1

I am new in Prometheus and alerting, and I couldn't fine my answer by looking at the documentation.

I have some data that's coming to an elasticsearch cluster. Every day, the process creates a new index on elasticsearch and writes the data of that day to this index (e.g., my_index-2019-10-06, my_index-2019-10-05, ...). I want to monitor the size of the index of today and see that it's growing, and if it's not growing in a defined interval (15 min for example), I want to fire an alert in Prometheus. To do so, I was thinking about such an expr in alert rule:

expr: delta(elasticsearch_index_primary_store_size{index_name="my_index-TODAY-DATE"}[15m] <= 0)

The TODAY-DATE should be dynamic, and generated every day. But as far as I understand you cannot have a dynamic value in the label values, and neither a function to get the date. Then I was thinking about to compare the delta of sum of the size of all the indices start with my_index, but the problem with this approach is the retention time, and if an index is deleted, the delta of the sum may be negative, while new data is coming to the today index.

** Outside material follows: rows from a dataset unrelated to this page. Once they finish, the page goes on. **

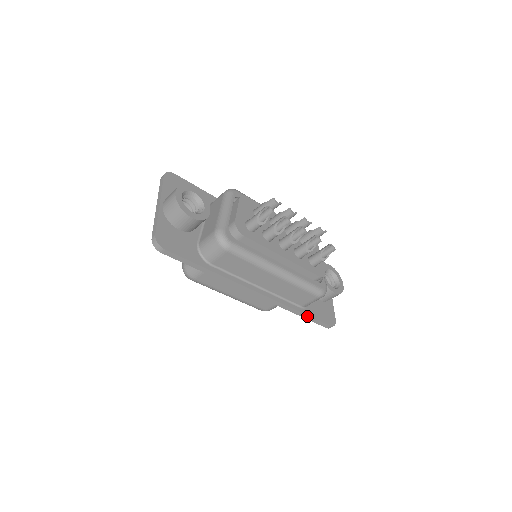
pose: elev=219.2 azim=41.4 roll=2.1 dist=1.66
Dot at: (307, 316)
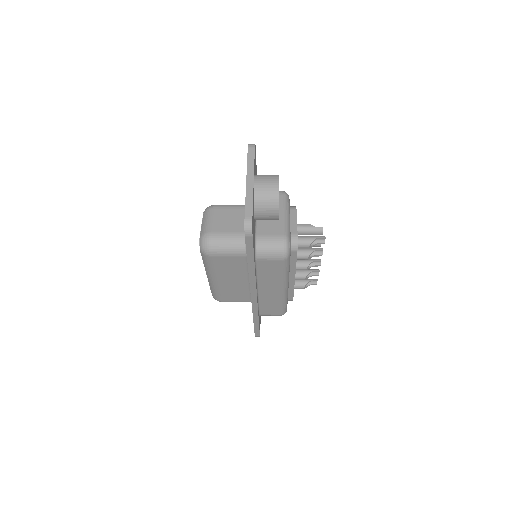
Dot at: (258, 324)
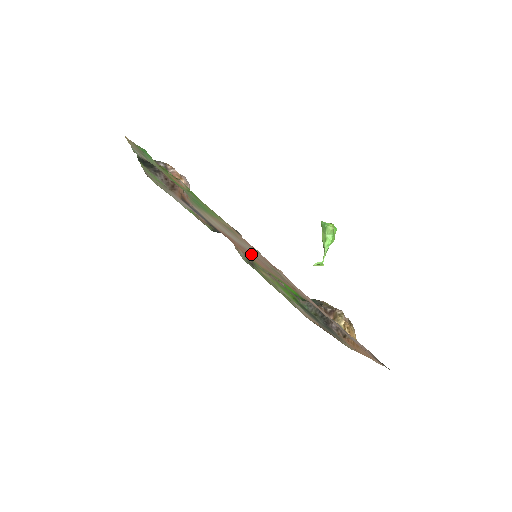
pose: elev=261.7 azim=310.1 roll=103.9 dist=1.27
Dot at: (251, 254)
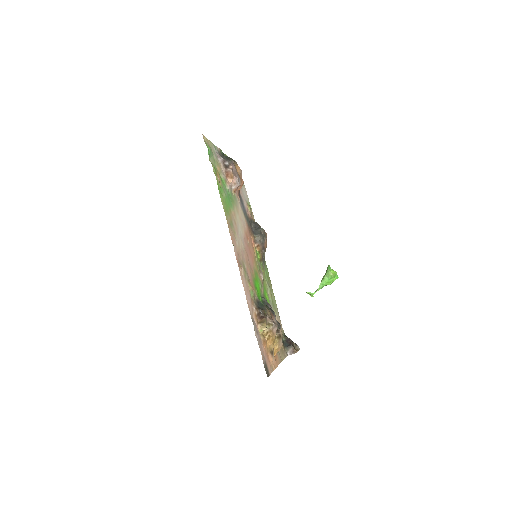
Dot at: (248, 251)
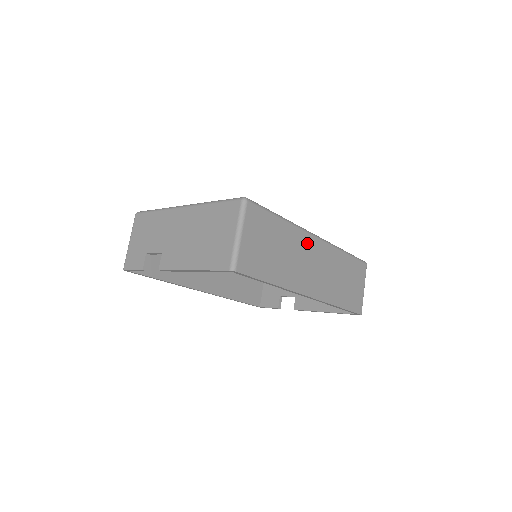
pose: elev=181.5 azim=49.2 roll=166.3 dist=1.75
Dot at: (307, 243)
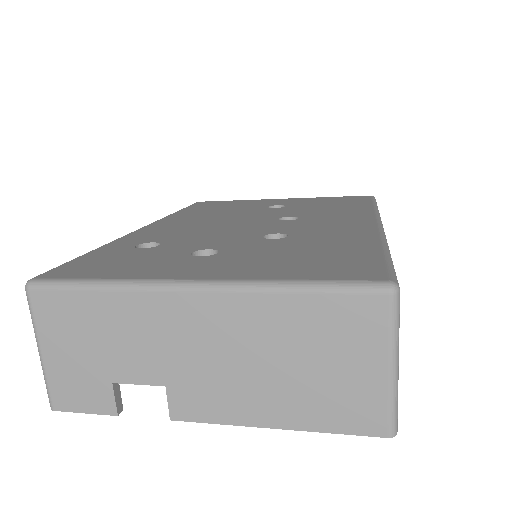
Dot at: occluded
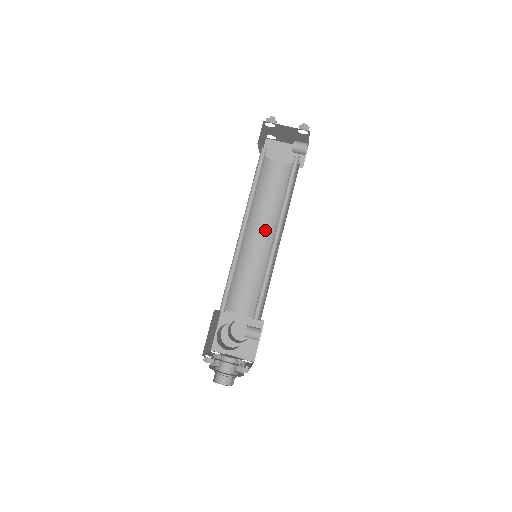
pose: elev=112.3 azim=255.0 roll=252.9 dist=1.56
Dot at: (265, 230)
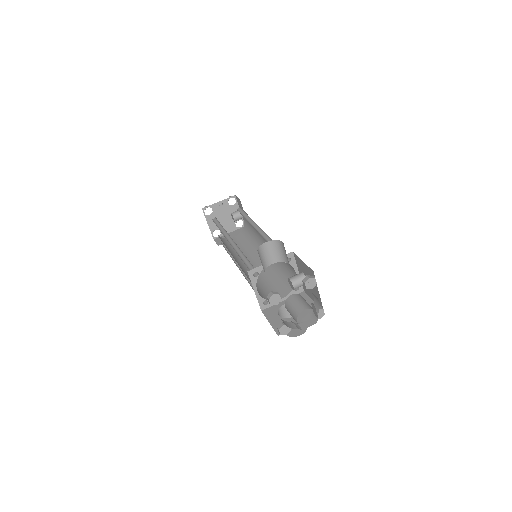
Dot at: (253, 260)
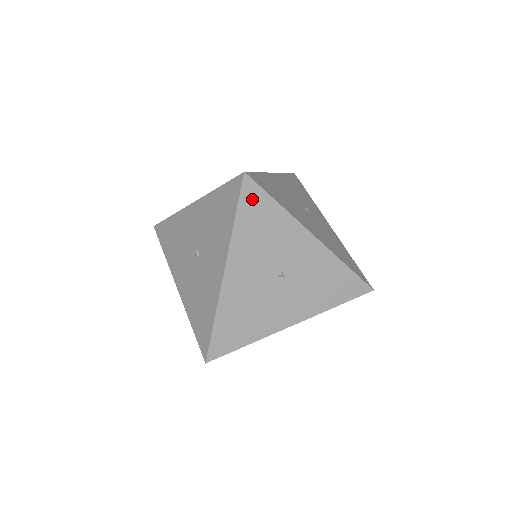
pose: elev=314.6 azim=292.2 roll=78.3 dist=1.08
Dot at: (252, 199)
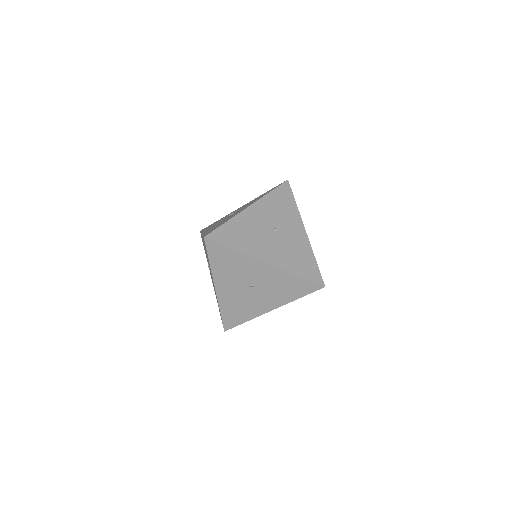
Dot at: (215, 250)
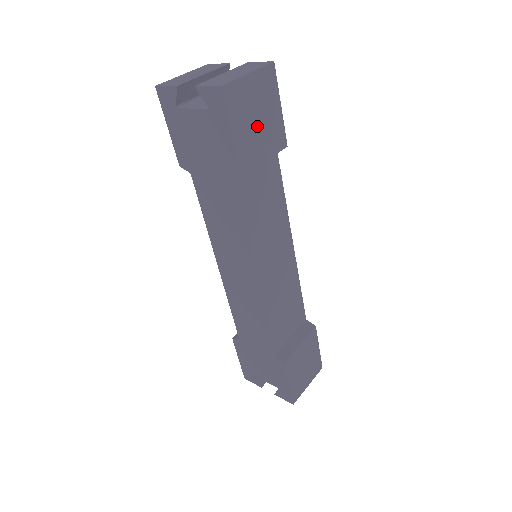
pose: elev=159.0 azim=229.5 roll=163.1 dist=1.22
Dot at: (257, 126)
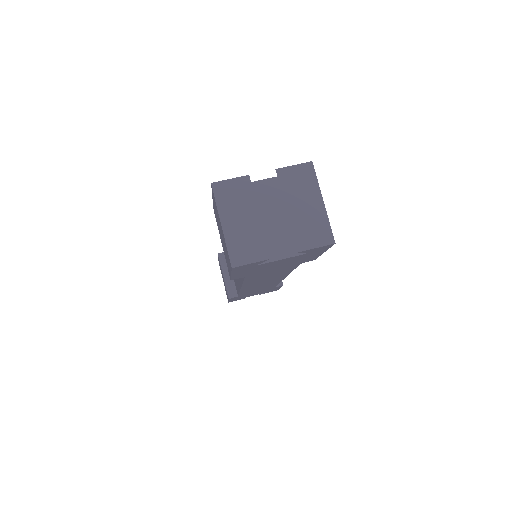
Dot at: occluded
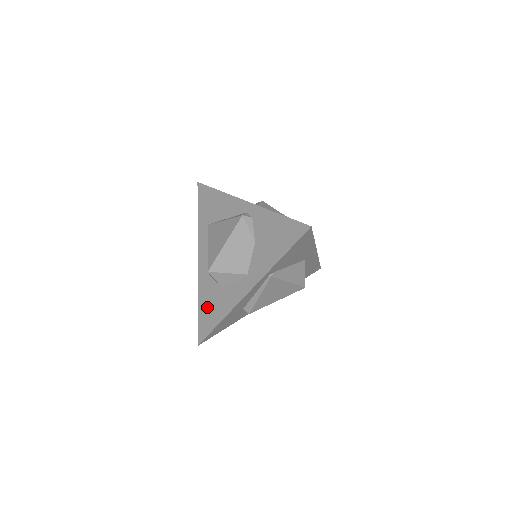
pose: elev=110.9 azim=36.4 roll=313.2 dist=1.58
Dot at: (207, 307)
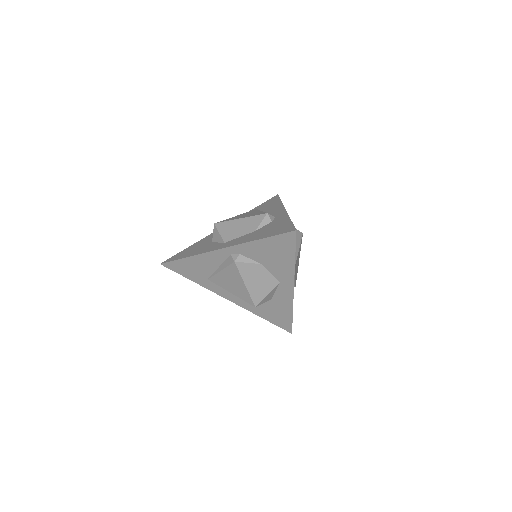
Dot at: (272, 315)
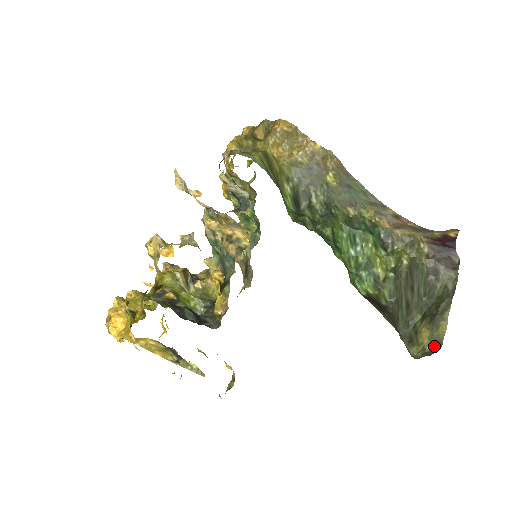
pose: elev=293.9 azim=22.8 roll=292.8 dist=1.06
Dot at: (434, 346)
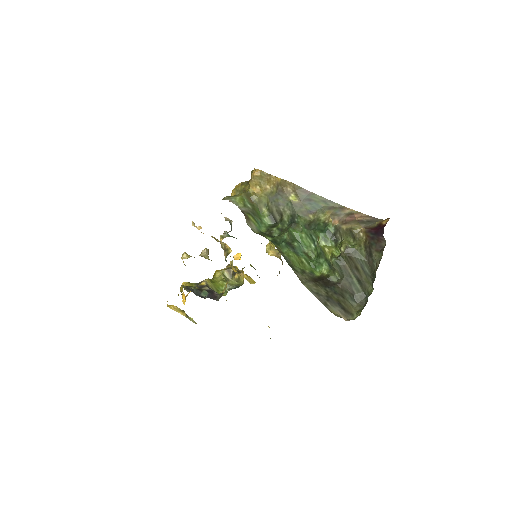
Dot at: occluded
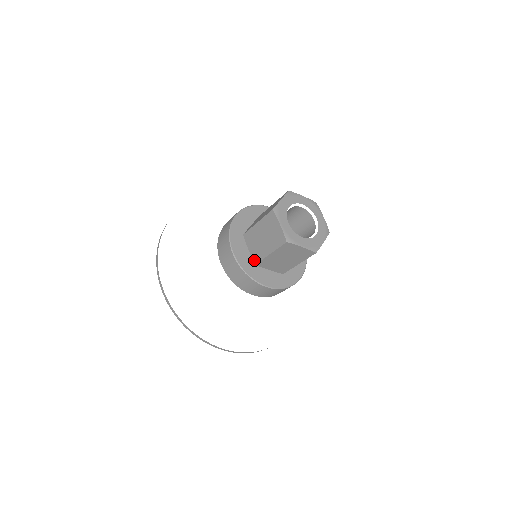
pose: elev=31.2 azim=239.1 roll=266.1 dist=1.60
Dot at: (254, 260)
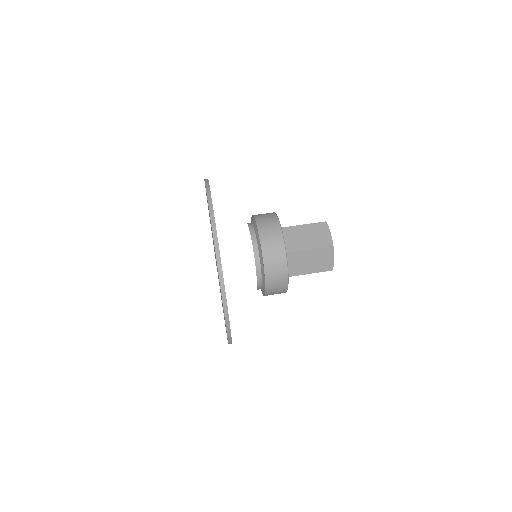
Dot at: (286, 249)
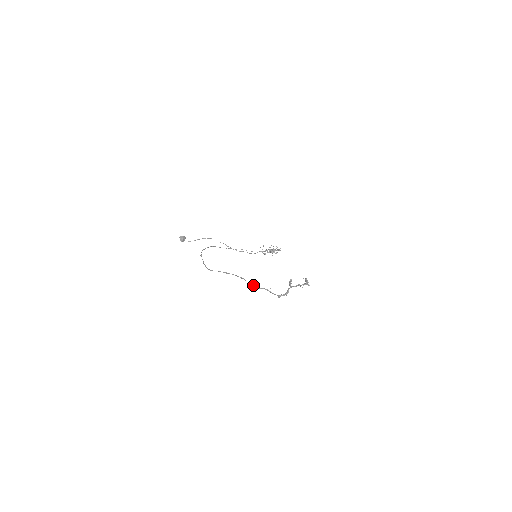
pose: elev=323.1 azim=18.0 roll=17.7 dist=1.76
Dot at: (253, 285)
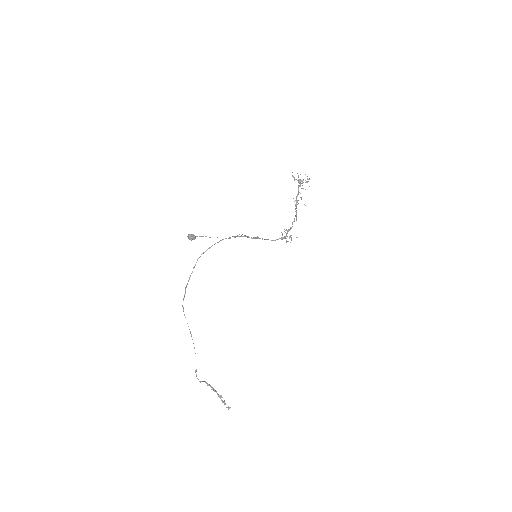
Dot at: occluded
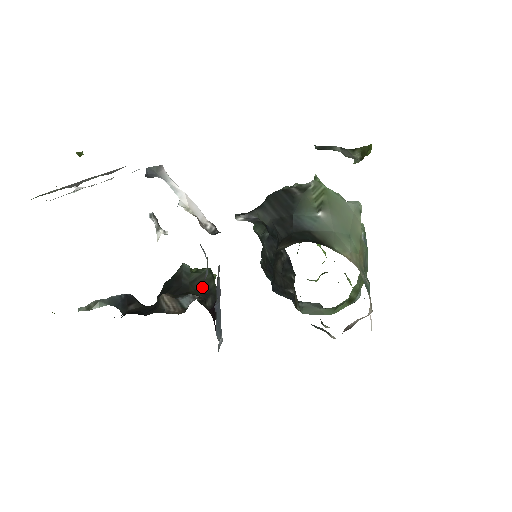
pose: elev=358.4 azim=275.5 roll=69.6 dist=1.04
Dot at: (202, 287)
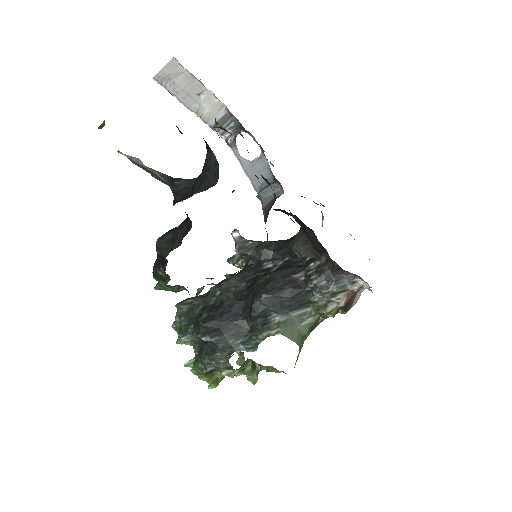
Dot at: occluded
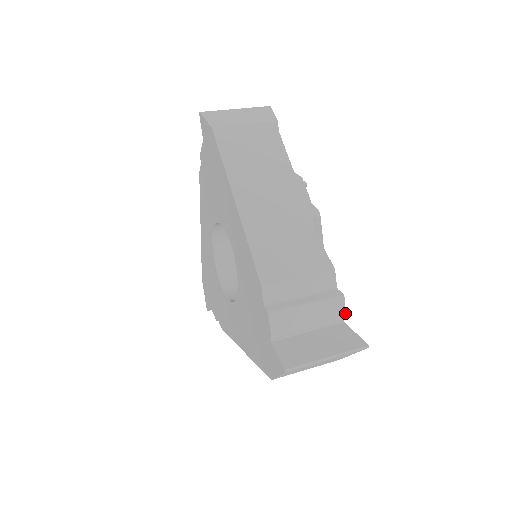
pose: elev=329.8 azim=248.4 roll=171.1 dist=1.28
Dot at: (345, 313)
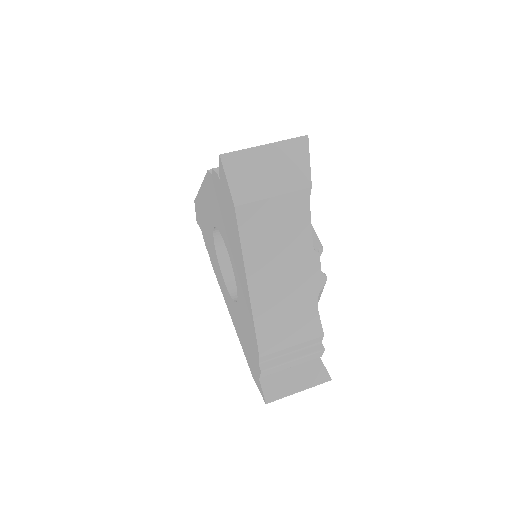
Dot at: occluded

Do you have any solution for this problem?

Thanks in advance.

Nooshin
  • 943
  • 1
  • 9
  • 24

2 Answers2

2

The problem comes from your assumption that you would be alerting based on the delta() of a sum() of timeseries, which is one of the first things the Prometheus documentation warns against. (And which, before subqueries were introduced, was impossible to do with a single query; you needed to set up recording rules to achieve that.)

If instead you're using a sum() of delta() values (and your exporter doesn't produce a zero or rapidly decreasing index size metric during deletion) you're all set. When an index is deleted, its delta will just silently disappear from the results produced by delta() and not affect the resulting sum in any way. Previous days' indexes will probably not change size and thus also not affect the sum. And in case there's e.g. compaction going on, causing index sizes to drop suddenly, you can just filter out those values:

expr: sum(delta(elasticsearch_index_primary_store_size{index_name=~"my_index-.*"}[15m]) > 0)) <= 0

That being said, you could generate a label with today's date as value using count_values without() ("year", year(vector(time()))) (and month() and day_of_month()) plus label_join() / label_replace() but you probably don't want to go there.

Alin Sînpălean
  • 8,774
  • 1
  • 25
  • 29
  • Thanks for the answer. I think it makes sense. I think the `expr` will be sth like this: `expr: sum(delta(elasticsearch_index_primary_store_size{index_name=~"my_index-*"}[15m]) <= 0)` If you think it makes sense, can you please modify the expr in your answer, so I can mark it as accepted? – Nooshin Nov 07 '19 at 09:18
  • Pretty close, but the condition needs to be `> 0` (or `>= 0`; or some other threshold value). You want to filter for the indices that are increasing in size, not filter them out. Edited. – Alin Sînpălean Nov 07 '19 at 13:40
  • Since I want the alert to fire when the index is not growing I need to set the condition to `<=0`. But besides that, I think I made a mistake, the condition should be outside of the `sum` function. like this: `sum(delta(elasticsearch_index_primary_store_size{index_name=~"^my_index-.*"}[15m])) <= 0` – Nooshin Nov 08 '19 at 08:43
  • Edited yet again. The condition for your alert needs to be `<= 0` indeed. The `>= 0` condition I had added was for the rate of growth calculation: you may want to filter out any indexes that are decreasing in size (e.g. because they are being deleted or compacted) in order for them to not affect your calculation. – Alin Sînpălean Nov 08 '19 at 12:12
1

Elasticsearch aliases can be used to avoid the problem of specifying the (dynamic) index name per day, see https://www.elastic.co/guide/en/elasticsearch/reference/current/indices-aliases.html

That is, you can use an alias to your current today's index name. For example, my_favourite_today_index could point to my_favourite_index_2019-11-07 and be updated everyday (cronjob or other method). This approach will allow you to specify a predefined index name in prometheus.

Zouzias
  • 2,330
  • 1
  • 22
  • 32